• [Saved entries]
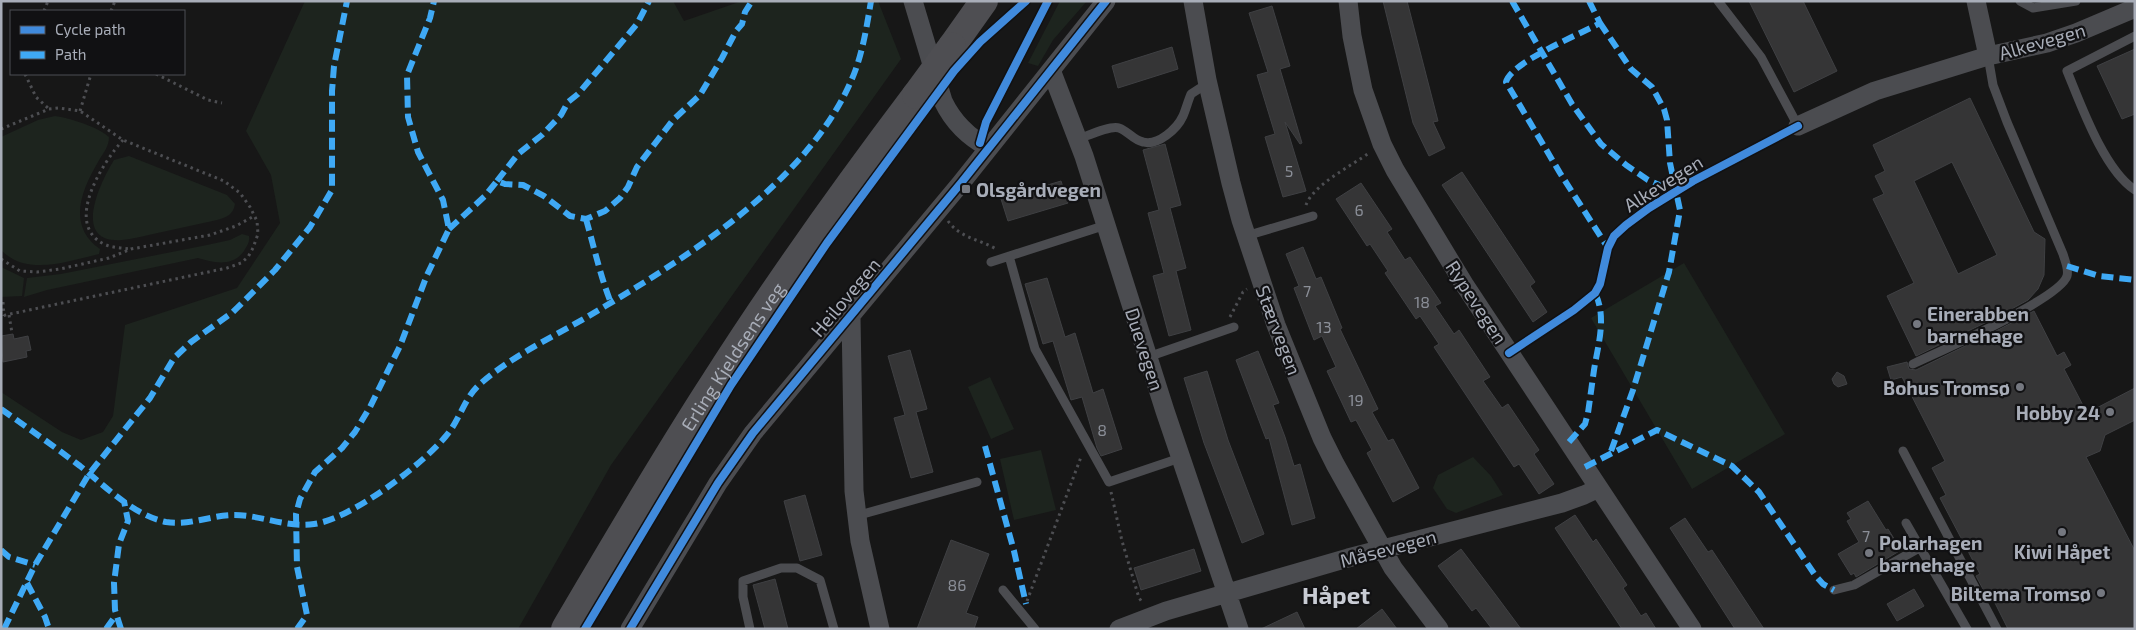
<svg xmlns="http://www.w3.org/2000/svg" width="2136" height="630" font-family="'Exo 2',sans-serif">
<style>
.green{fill:#1d241e}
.building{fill:#353536;stroke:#3f4043;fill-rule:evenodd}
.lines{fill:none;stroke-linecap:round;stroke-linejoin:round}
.path{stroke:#4d4e52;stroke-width:3;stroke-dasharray:2.5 4;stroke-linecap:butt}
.service{stroke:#4b4c50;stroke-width:9}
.minor{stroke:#4b4c50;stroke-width:19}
.trunk{stroke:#4e4e52;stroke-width:28}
.trunk-bridge{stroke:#4e4e52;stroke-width:28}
.quiet{stroke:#3fa9f5;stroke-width:6;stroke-dasharray:12 6;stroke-linecap:butt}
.cycleway-casing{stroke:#111113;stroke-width:11}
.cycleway{stroke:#408adc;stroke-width:8}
.poi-dot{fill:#757880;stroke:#111113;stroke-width:2}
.labels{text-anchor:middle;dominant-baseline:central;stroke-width:4.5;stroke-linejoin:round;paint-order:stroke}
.number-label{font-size:16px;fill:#8b8f98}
.street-label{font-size:19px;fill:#a8adb8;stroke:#111113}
.poi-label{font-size:19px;font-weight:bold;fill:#a8adb8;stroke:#111113;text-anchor:start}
.district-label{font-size:24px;font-weight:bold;fill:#c9ccd4;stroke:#111113}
</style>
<rect width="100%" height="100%" fill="#171717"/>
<!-- green -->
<path class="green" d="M305 1H673L684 21 742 1H878L901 59 611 465 518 629H1V392L62 432 81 440 103 432 113 416 125 325 237 288 280 223 271 175 246 131Z
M1060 1H1087L1053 40 1038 66 1028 63Z
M55 116C70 118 98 127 109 137 109 147 103 153 98 162 81 191 67 226 100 249L99 254C68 261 27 277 1 250V137L38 120Z
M129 156 227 195 235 204C233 215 227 217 217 220 196 225 174 229 153 234 143 236 132 239 122 240 70 244 101 181 114 160Z
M242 234 249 236C250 242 247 246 244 251 232 268 212 262 198 258L47 290 24 297 27 278 61 274 207 245 230 240Z
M1684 263 1785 434 1692 489 1591 318Z
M1 267 24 278 22 296 1 297Z
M990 377 1014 429 991 439 968 387Z
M1041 450 1056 510 1014 520 1000 459Z
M1473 457 1491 476 1503 495 1456 513 1447 509 1433 488 1438 475Z"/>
<!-- building -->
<path class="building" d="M1383 1H1407L1438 121 1433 122 1445 148 1429 156 1413 123Z
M1749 1H1803L1837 71 1794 92Z
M1272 6 1290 66 1280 69 1302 143 1300 144 1285 122 1306 191 1283 197 1265 137 1275 134 1257 75 1268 72 1249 13Z
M1172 47 1178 69 1118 88 1112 66Z
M2135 49V114L2122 119 2097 66Z
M1970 98 2034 232 2045 239 2044 275 2038 289 2028 300 1995 318 1916 356 1887 296 1914 283 1873 199 1884 194 1875 176 1885 171 1873 145ZM1952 162 1997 255 1958 274 1914 181Z
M1165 144 1181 205 1170 208 1186 268 1176 271 1191 330 1169 336 1153 276 1164 273 1148 213 1159 210 1143 150Z
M1462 172 1535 282 1530 286 1547 312 1533 322 1442 185Z
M1061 181 1068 203 1008 221 1001 199Z
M1361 183 1392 229 1387 232 1405 260 1410 257 1441 303 1435 306 1454 334 1459 330 1490 377 1483 381 1502 408 1508 404 1539 450 1534 454 1554 484 1539 494 1519 464 1514 467 1434 347 1439 344 1420 316 1416 319 1385 273 1388 271 1370 244 1367 246 1336 199Z
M1303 247 1316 279 1321 277 1342 328 1340 329 1378 409 1372 412 1388 441 1393 439 1419 488 1393 502 1367 453 1372 450 1356 420 1351 422 1327 371 1336 367 1322 336 1314 340 1294 288 1299 286 1286 254Z
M1047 278 1065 337 1075 333 1093 393 1103 389 1122 449 1101 456 1097 448 1082 397 1071 400 1053 341 1043 344 1025 284Z
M2034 311 2057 356 2064 352 2071 365 2064 369 2087 413 2135 388V420L2105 435 2100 451 2086 457 2135 551V629H2008L1988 589 1984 591 1976 576 1980 574 1940 498 1946 495 1932 468 1945 461 1902 377 1891 380 1887 367 1907 362 1909 369 1916 370 2000 329Z
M13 334 14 339 28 336 31 350 26 351 27 357 3 362 1 336Z
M910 350 927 409 916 412 933 472 911 478 894 418 905 415 888 356Z
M1258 351 1279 403 1273 405 1285 437 1294 466 1300 464 1315 518 1292 525 1269 438 1266 439 1236 360Z
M1207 371 1228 440 1264 534 1242 543 1204 443 1184 378Z
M1837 372 1844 376 1847 384 1838 387 1834 384 1832 379Z
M805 495 822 555 800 561 784 501Z
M1868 501 1886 530 1888 529 1901 550 1856 577 1854 573 1851 575 1838 554 1859 542 1847 521 1851 519 1847 513Z
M1575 515 1593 542 1596 539 1627 585 1623 588 1641 616 1646 613 1656 629H1622L1555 528Z
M1685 518 1708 552 1712 550 1764 629H1735L1670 528Z
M951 540 989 554 966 613 978 617 974 629H917Z
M1194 549 1201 571 1141 590 1134 568Z
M1461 549 1495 594 1521 629H1492L1476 608 1472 611 1438 566Z
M775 579 788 629H765L753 585Z
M1914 589 1924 606 1897 621 1887 604Z
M1382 609 1397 629H1356Z
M1297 612 1305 629H1261Z"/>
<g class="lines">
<!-- path -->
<path class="path" d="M44 11 48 1
M111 11 115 1
M25 74 36 97 49 109
M156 74 208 100 222 103
M80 111 91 74
M1 129 49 109 59 108 80 111 123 140 224 181 240 193 250 207 257 221 258 234 253 248 248 257 241 263 227 268 1 316
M123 140C103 162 63 224 104 244 112 248 122 248 131 249
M1306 205C1313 185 1351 166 1369 153
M948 221C960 238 979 239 996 249
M1 259 20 271 37 272 60 269 109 258 131 249 210 235 236 226 254 216
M3 302 4 316
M9 315 12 333
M1230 317 1243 292 1247 289
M1111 492 1122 541 1139 598 1143 603
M1027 601 1081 457"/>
<!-- service -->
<path class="service" d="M1718 1 1761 57 1798 126
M2020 1 2033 8 2076 1
M2135 36 2067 71C2081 105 2104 170 2135 190
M1078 139C1087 136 1111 125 1119 128 1128 131 1133 140 1143 142 1158 146 1177 129 1183 116 1186 109 1188 101 1191 94L1208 83
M1246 236 1313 216
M1009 256 1035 349 1109 482 1180 458
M991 262 1106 225
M1148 357 1234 327
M1913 364C1940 351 2060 299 2067 276 2069 269 2065 261 2063 254L2007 122 1993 85 1988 56
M1903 451 1997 629
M856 516 977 482
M1906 523 1967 629
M1003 590 1035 629
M1834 590 1854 585 1919 548
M750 629 743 597V581L781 568H797L820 580 834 629"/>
<!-- minor -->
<path class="minor" d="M913 1 943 101C953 122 968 137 989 148
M1193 1 1207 80 1231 183 1241 220 1276 325 1322 438 1335 464 1393 568 1439 629
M1348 1 1352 36 1363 90 1382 144 1395 170 1464 284 1692 629
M1976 1 1988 56
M1051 70 1084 156 1165 411 1239 629
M1798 126 1875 91 1988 56 2047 43 2076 33 2135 8
M851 317 854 491 860 541 880 629
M630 629 718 483 753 433 961 183 1106 1
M1119 629 1166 611 1348 558 1562 503 1584 495 1599 488"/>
<!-- trunk -->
<g class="trunk">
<path d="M952 46 984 1"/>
<path id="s1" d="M565 629C614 546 662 463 714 383 777 284 845 189 916 95"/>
</g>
<!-- trunk-bridge -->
<path class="trunk-bridge" d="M916 95 952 46"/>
<!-- quiet -->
<path class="quiet" d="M1512 1 1572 104 1601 144 1626 165 1648 180 1676 192
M1589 1 1600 23C1581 34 1511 62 1506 82L1560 173 1608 248
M1600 23 1631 69 1652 87 1664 109 1667 120 1670 163 1680 210 1669 272 1633 390 1610 454
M497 181 518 154 542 135 561 115 568 102 578 94 637 24 649 1
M586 219C594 247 600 275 611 303
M449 229 485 196 497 181 505 184 523 185 544 196 570 216 586 219 605 211 620 198 628 187 637 167 673 120 700 95 722 58 736 31 742 24 745 12 752 1
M2067 266 2099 276 2135 280
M1 409C28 428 55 447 80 466 105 486 133 515 166 522 189 526 212 515 234 515 261 515 287 528 314 524 351 519 422 465 446 436 460 420 464 398 480 384 512 356 551 338 587 317 683 260 811 182 854 74 863 51 867 25 871 1
M1569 442 1585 424 1588 413C1590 399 1592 384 1594 370 1598 345 1607 317 1595 293
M985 446 1014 551 1026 604
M1585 467 1657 430 1732 466 1759 492 1815 575 1823 584 1834 590
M1 550 9 557 35 565
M27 583 45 617 49 629
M4 629 35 565 89 474 150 398 174 358 191 342 233 312 275 270 310 227 332 190V91L334 66 347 1
M106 629 116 615
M121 629 115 610 114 583 119 544 128 521 124 501
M297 629 307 615 297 567 296 514 300 499 315 472 342 448 355 432 370 407 400 346 427 275 449 229 443 200 418 152 408 117 407 75 430 18 434 1"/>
<defs>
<path id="cycleway" d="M980 143 986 122 1048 1
M1509 353 1574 310 1595 293 1600 284 1608 248 1614 236 1626 225 1649 208 1693 181 1798 126
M585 629 731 385 827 243 954 71 980 42 1026 1
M630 629 718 483 753 433 961 183 1106 1"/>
</defs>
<!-- cycleway casing -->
<use href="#cycleway" class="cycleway-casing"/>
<!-- cycleway -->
<use href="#cycleway" class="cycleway"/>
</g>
<!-- markers -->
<g class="poi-dot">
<rect x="961" y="184" width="10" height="10" rx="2.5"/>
<circle cx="1917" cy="324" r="5"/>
<circle cx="2020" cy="387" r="5"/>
<circle cx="2110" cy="412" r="5"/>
<circle cx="2062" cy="532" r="5"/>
<circle cx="1869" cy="553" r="5"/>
<circle cx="2101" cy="593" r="5"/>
</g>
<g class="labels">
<!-- number labels -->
<g class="number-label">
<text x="1289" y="170">5</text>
<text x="1359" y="209">6</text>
<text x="1307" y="290">7</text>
<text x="1422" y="301">18</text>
<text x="1324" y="326">13</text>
<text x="1356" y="399">19</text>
<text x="1102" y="429">8</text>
<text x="1866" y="535">7</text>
<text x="957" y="584">86</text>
</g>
<!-- street labels -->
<g class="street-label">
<text transform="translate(2042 41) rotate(-16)">Alkevegen</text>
<text transform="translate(1663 183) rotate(-32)">Alkevegen</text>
<text transform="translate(845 297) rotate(-50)">Heilovegen</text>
<text transform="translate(1477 302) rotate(57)">Rypevegen</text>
<text transform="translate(1279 330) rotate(69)">Stærvegen</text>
<text transform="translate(1145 349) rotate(72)">Duevegen</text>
<text stroke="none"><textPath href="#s1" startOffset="320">Erling Kjeldsens veg</textPath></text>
<text transform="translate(1388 548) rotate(-15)">Måsevegen</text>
</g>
<!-- poi labels -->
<g class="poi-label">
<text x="976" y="189">Olsgårdvegen</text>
<text x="1927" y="313">Einerabben<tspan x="1927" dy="22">barnehage</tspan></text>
<text x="2010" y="387" text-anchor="end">Bohus Tromsø</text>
<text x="2100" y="412" text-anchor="end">Hobby 24</text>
<text x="1879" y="542">Polarhagen<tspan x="1879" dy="22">barnehage</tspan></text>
<text x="2062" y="551" text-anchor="middle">Kiwi Håpet</text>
<text x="2091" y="593" text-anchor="end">Biltema Tromsø</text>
</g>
<!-- district labels -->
<g class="district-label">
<text x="1336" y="594">Håpet</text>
</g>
</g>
<!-- border -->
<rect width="2136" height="630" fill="none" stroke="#a8adb8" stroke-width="5"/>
<!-- legend -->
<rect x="10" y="10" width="175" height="65" fill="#111113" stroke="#4d4f55"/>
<rect x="20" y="26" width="25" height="8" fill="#408adc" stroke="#4d4f55"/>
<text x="55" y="35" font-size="15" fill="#a8adb8">Cycle path</text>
<rect x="20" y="51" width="25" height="8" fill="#3fa9f5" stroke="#4d4f55"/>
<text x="55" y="60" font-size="15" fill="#a8adb8">Path</text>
</svg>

• [What you have to do] When a line in the entries above holds the word "linejoin", add it to the count, then state only the count.

• [Reply] 2